**Task objective**
Copy out the text from every one of the records below, line for line and without changes. Leave the pictures out of your answer.
- - - - -
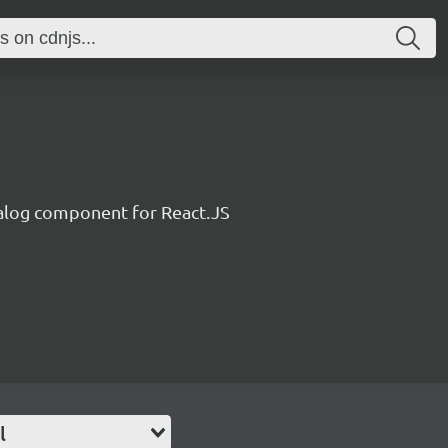
alog component for React.JS
l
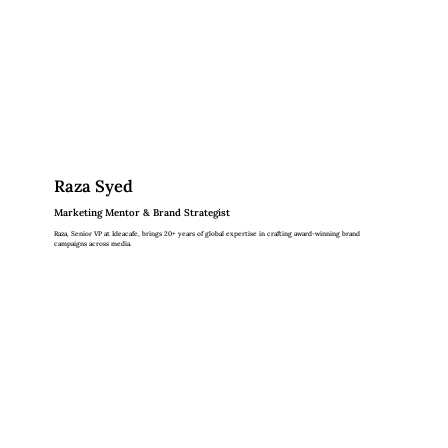
Raza Syed
Marketing Mentor & Brand Strategist
Raza, Senior VP at Ideacafe, brings 20+ years of global expertise in crafting award-winning brand
campaigns across media.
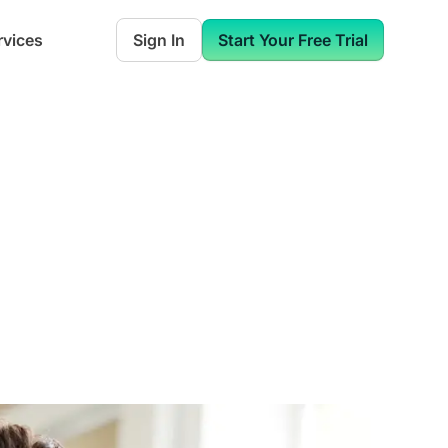
rvices
Sign In
Start Your Free Trial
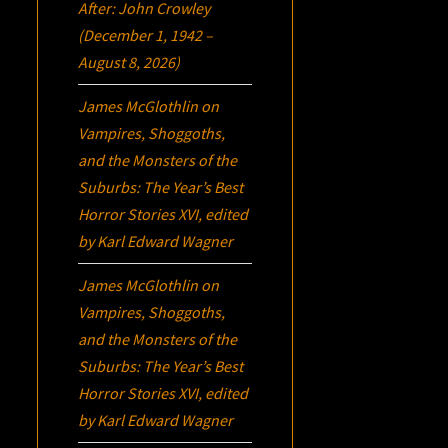
After: John Crowley
(December 1, 1942 –
August 8, 2026)
James McGlothlin
on
Vampires, Shoggoths,
and the Monsters of the
Suburbs:
The Year’s Best
Horror Stories XVI
, edited
by Karl Edward Wagner
James McGlothlin
on
Vampires, Shoggoths,
and the Monsters of the
Suburbs:
The Year’s Best
Horror Stories XVI
, edited
by Karl Edward Wagner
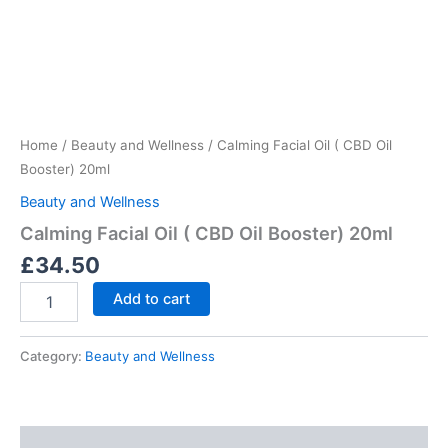
Skip
to
content
Calming
Facial
Oil
Home
/
Beauty and Wellness
/ Calming Facial Oil ( CBD Oil
(
CBD
Booster) 20ml
Oil
Beauty and Wellness
Booster)
20ml
Calming Facial Oil ( CBD Oil Booster) 20ml
quantity
£
34.50
Add to cart
Category:
Beauty and Wellness
Description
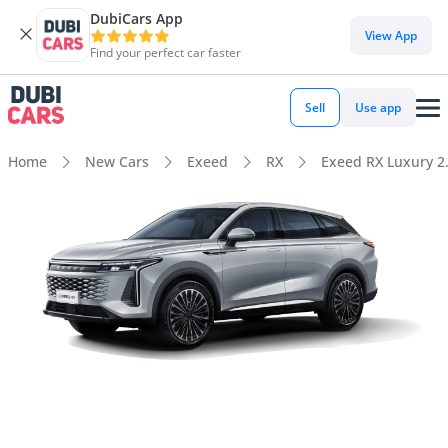
DubiCars App
View App
Find your perfect car faster
Sell
Use app
Home
New Cars
Exeed
RX
Exeed RX Luxury 2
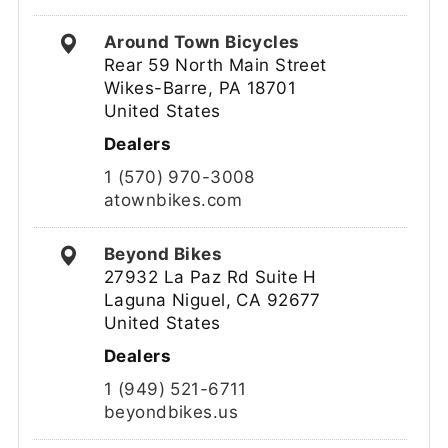
Around Town Bicycles
Rear 59 North Main Street
Wikes-Barre, PA 18701
United States
Dealers
1 (570) 970-3008
atownbikes.com
Beyond Bikes
27932 La Paz Rd Suite H
Laguna Niguel, CA 92677
United States
Dealers
1 (949) 521-6711
beyondbikes.us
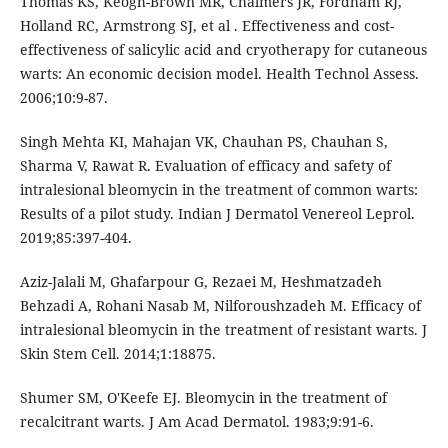
Thomas KS, Keogh-Brown MR, Chalmers JR, Fordham RJ,
Holland RC, Armstrong SJ, et al . Effectiveness and cost-
effectiveness of salicylic acid and cryotherapy for cutaneous
warts: An economic decision model. Health Technol Assess.
2006;10:9-87.
Singh Mehta KI, Mahajan VK, Chauhan PS, Chauhan S,
Sharma V, Rawat R. Evaluation of efficacy and safety of
intralesional bleomycin in the treatment of common warts:
Results of a pilot study. Indian J Dermatol Venereol Leprol.
2019;85:397-404.
Aziz-Jalali M, Ghafarpour G, Rezaei M, Heshmatzadeh
Behzadi A, Rohani Nasab M, Nilforoushzadeh M. Efficacy of
intralesional bleomycin in the treatment of resistant warts. J
Skin Stem Cell. 2014;1:18875.
Shumer SM, O'Keefe EJ. Bleomycin in the treatment of
recalcitrant warts. J Am Acad Dermatol. 1983;9:91-6.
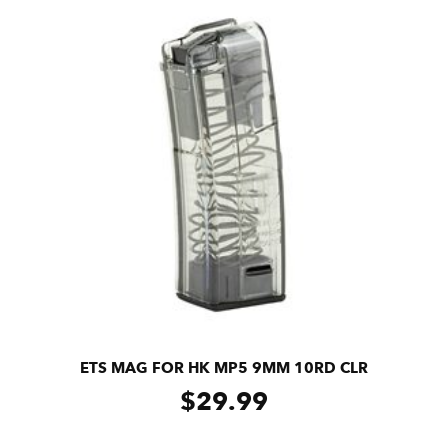
ETS MAG FOR HK MP5 9MM 10RD CLR
$
29.99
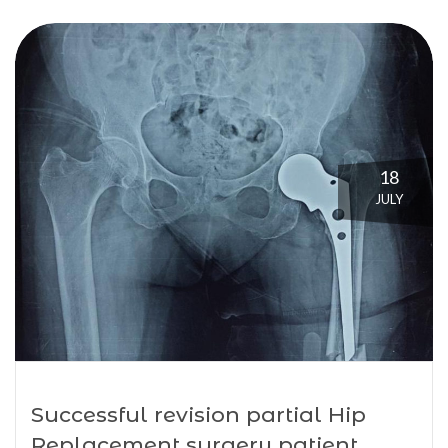
18
JULY
Successful revision partial Hip
Replacement surgery patient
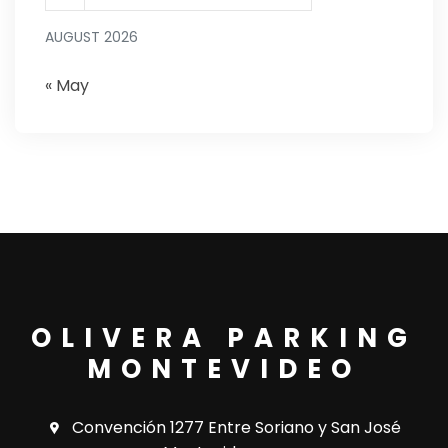
AUGUST 2026
« May
OLIVERA PARKING
MONTEVIDEO
Convención 1277 Entre Soriano y San José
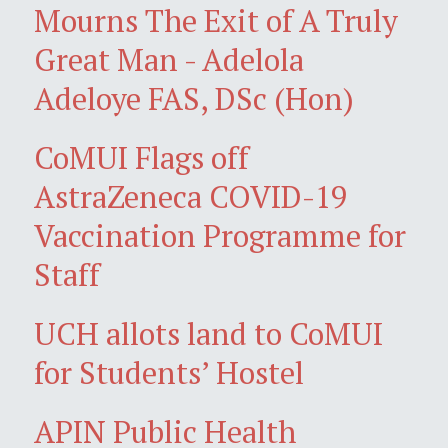
Mourns The Exit of A Truly
Great Man - Adelola
Adeloye FAS, DSc (Hon)
CoMUI Flags off
AstraZeneca COVID-19
Vaccination Programme for
Staff
UCH allots land to CoMUI
for Students’ Hostel
APIN Public Health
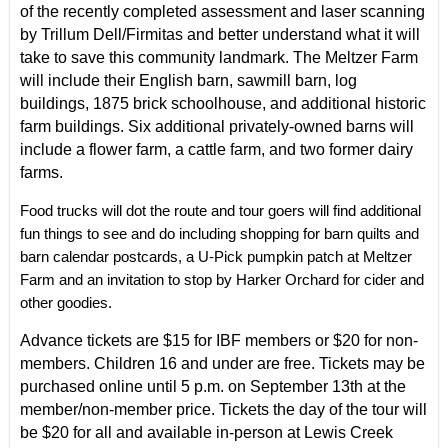
of the recently completed assessment and laser scanning
by Trillum Dell/Firmitas and better understand what it will
take to save this community landmark. The Meltzer Farm
will include their English barn, sawmill barn, log
buildings, 1875 brick schoolhouse, and additional historic
farm buildings. Six additional privately-owned barns will
include a flower farm, a cattle farm, and two former dairy
farms.
Food trucks will dot the route and tour goers will find additional
fun things to see and do including shopping for barn quilts and
barn calendar postcards, a U-Pick pumpkin patch at Meltzer
Farm and an invitation to stop by Harker Orchard for cider and
other goodies.
Advance tickets are $15 for IBF members or $20 for non-
members. Children 16 and under are free. Tickets may be
purchased online until 5 p.m. on September 13th at the
member/non-member price. Tickets the day of the tour will
be $20 for all and available in-person at
Lewis Creek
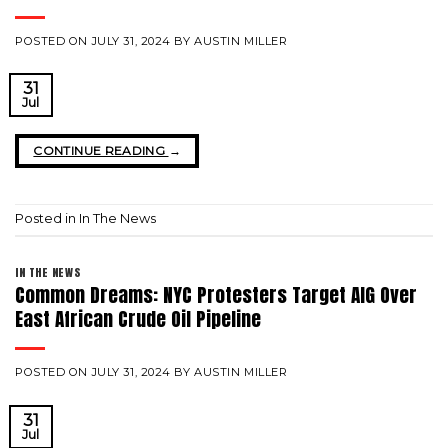
POSTED ON
JULY 31, 2024
BY
AUSTIN MILLER
31
Jul
CONTINUE READING
→
Posted in
In The News
IN THE NEWS
Common Dreams: NYC Protesters Target AIG Over
East African Crude Oil Pipeline
POSTED ON
JULY 31, 2024
BY
AUSTIN MILLER
31
Jul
- - - - -
**Reply to the task**
alog component for React.JS
l
Raza Syed
Marketing Mentor & Brand Strategist
Raza, Senior VP at Ideacafe, brings 20+ years of global expertise in crafting award-winning brand
campaigns across media.
rvices
Sign In
Start Your Free Trial
After: John Crowley
(December 1, 1942 –
August 8, 2026)
James McGlothlin
on
Vampires, Shoggoths,
and the Monsters of the
Suburbs:
The Year’s Best
Horror Stories XVI
, edited
by Karl Edward Wagner
James McGlothlin
on
Vampires, Shoggoths,
and the Monsters of the
Suburbs:
The Year’s Best
Horror Stories XVI
, edited
by Karl Edward Wagner
Skip
to
content
Calming
Facial
Oil
Home
/
Beauty and Wellness
/ Calming Facial Oil ( CBD Oil
(
CBD
Booster) 20ml
Oil
Beauty and Wellness
Booster)
20ml
Calming Facial Oil ( CBD Oil Booster) 20ml
quantity
£
34.50
Add to cart
Category:
Beauty and Wellness
Description
DubiCars App
View App
Find your perfect car faster
Sell
Use app
Home
New Cars
Exeed
RX
Exeed RX Luxury 2
Around Town Bicycles
Rear 59 North Main Street
Wikes-Barre, PA 18701
United States
Dealers
1 (570) 970-3008
atownbikes.com
Beyond Bikes
27932 La Paz Rd Suite H
Laguna Niguel, CA 92677
United States
Dealers
1 (949) 521-6711
beyondbikes.us
Thomas KS, Keogh-Brown MR, Chalmers JR, Fordham RJ,
Holland RC, Armstrong SJ, et al . Effectiveness and cost-
effectiveness of salicylic acid and cryotherapy for cutaneous
warts: An economic decision model. Health Technol Assess.
2006;10:9-87.
Singh Mehta KI, Mahajan VK, Chauhan PS, Chauhan S,
Sharma V, Rawat R. Evaluation of efficacy and safety of
intralesional bleomycin in the treatment of common warts:
Results of a pilot study. Indian J Dermatol Venereol Leprol.
2019;85:397-404.
Aziz-Jalali M, Ghafarpour G, Rezaei M, Heshmatzadeh
Behzadi A, Rohani Nasab M, Nilforoushzadeh M. Efficacy of
intralesional bleomycin in the treatment of resistant warts. J
Skin Stem Cell. 2014;1:18875.
Shumer SM, O'Keefe EJ. Bleomycin in the treatment of
recalcitrant warts. J Am Acad Dermatol. 1983;9:91-6.
ETS MAG FOR HK MP5 9MM 10RD CLR
$
29.99
18
JULY
Successful revision partial Hip
Replacement surgery patient
AUGUST 2026
« May
OLIVERA PARKING
MONTEVIDEO
Convención 1277 Entre Soriano y San José
Mourns The Exit of A Truly
Great Man - Adelola
Adeloye FAS, DSc (Hon)
CoMUI Flags off
AstraZeneca COVID-19
Vaccination Programme for
Staff
UCH allots land to CoMUI
for Students’ Hostel
APIN Public Health
of the recently completed assessment and laser scanning
by Trillum Dell/Firmitas and better understand what it will
take to save this community landmark. The Meltzer Farm
will include their English barn, sawmill barn, log
buildings, 1875 brick schoolhouse, and additional historic
farm buildings. Six additional privately-owned barns will
include a flower farm, a cattle farm, and two former dairy
farms.
Food trucks will dot the route and tour goers will find additional
fun things to see and do including shopping for barn quilts and
barn calendar postcards, a U-Pick pumpkin patch at Meltzer
Farm and an invitation to stop by Harker Orchard for cider and
other goodies.
Advance tickets are $15 for IBF members or $20 for non-
members. Children 16 and under are free. Tickets may be
purchased online until 5 p.m. on September 13th at the
member/non-member price. Tickets the day of the tour will
be $20 for all and available in-person at
Lewis Creek
POSTED ON
JULY 31, 2024
BY
AUSTIN MILLER
31
Jul
CONTINUE READING
→
Posted in
In The News
IN THE NEWS
Common Dreams: NYC Protesters Target AIG Over
East African Crude Oil Pipeline
POSTED ON
JULY 31, 2024
BY
AUSTIN MILLER
31
Jul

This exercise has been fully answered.